I think is just for $a=2^p5^q$, with $p,q\geq 0 $ but I haven't a proof. In particular, the exercise says:
"Let $N$ be a natural number and $S_N=\{a\in \mathbb{N} \; :\; 1\leq a \leq N \; , \; 1/a\; \text{has a finite decimal representation}\}$. Compute $\displaystyle\lim_{N\to \infty} \frac{\vert S_N \vert}{\log^2N}$, where $\vert \cdot \vert$ is the cardinal number of a set.
If is true that $1/a$ has a finite decimal representation iff $a=2^p 5^q $, then $2^p \leq N \leftrightarrow p\leq \frac{\log N} {\log 2}$ and $5^q \leq N \leftrightarrow q\leq \frac{\log N} {\log 5}$ and maybe for $N$ big $\vert S_N \vert \sim \frac{\log^2 N}{\log 5 \log 2 }$?
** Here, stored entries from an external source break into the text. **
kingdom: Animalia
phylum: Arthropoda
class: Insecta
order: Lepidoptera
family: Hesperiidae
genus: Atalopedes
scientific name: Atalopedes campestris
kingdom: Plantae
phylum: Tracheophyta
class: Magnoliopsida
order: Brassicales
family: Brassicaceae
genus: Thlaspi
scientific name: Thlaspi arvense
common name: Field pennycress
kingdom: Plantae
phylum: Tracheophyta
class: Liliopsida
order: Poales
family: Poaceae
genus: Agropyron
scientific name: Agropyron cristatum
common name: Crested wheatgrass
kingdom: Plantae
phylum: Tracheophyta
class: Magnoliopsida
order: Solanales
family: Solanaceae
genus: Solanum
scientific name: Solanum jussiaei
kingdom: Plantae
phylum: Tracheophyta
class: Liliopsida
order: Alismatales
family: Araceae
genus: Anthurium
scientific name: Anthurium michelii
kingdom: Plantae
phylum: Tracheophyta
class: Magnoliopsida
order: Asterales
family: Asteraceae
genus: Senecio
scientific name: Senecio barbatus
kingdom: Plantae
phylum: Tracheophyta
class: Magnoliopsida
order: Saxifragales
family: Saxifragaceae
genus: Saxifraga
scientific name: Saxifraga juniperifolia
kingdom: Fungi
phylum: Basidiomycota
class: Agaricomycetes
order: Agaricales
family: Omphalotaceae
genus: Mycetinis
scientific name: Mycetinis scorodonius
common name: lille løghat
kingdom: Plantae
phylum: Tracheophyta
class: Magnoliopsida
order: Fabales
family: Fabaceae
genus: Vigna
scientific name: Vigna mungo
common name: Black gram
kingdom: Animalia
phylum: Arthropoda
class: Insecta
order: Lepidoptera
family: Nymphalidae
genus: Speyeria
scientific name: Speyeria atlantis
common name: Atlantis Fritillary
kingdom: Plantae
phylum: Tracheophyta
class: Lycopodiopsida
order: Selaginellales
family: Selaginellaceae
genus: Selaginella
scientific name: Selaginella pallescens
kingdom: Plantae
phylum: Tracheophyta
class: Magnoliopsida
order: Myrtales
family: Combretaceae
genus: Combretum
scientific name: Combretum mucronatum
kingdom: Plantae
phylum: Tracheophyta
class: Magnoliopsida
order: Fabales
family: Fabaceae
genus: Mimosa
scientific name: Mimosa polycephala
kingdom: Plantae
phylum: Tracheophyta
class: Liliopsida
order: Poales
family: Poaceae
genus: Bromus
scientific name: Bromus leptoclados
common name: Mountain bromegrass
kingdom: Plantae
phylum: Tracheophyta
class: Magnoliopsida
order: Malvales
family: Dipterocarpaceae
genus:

$\frac 1a = \sum\limits_{k=1}^n a_k*10^{-k}$ has a finite representation of $n$ digits (i.e $a_n \ne 0$ $\iff$
$\frac {10^n}a = \sum\limits_{k=1}^na_k*10^{n-k}\in \mathbb Z$. So $a|10^n$ so $a = 2^p5^q$ for some integers $p, q$. Furthermore either $p$ or $q$ is equal to $n$.
Or in other words $a = 2^p5^q = 10^p5^{n-p}$ if $n= q$ or $a = 2^p5^q = 10^q2^{n-q}$ if $n=p$. (And if $p=q=n$ then $a = 10^n$).
Okay... so lets say $N = 10^m$ then $S_N = \{2^p2^q|0\le p \le m; 0\le q \le m\}$ and $|S_N| = (m+1)^2$ and $\frac{|S_N|}{\log^2 N} = \frac {m^2+2m + 1}{m^2} = 1 + \frac 2m + \frac 1{m^2}$.
So $\lim_{N\rightarrow \infty}\frac {|S_N|}{\log^2 N} = \lim_{m\rightarrow \infty}\frac{(m+1)^2}{m^2} = 1$.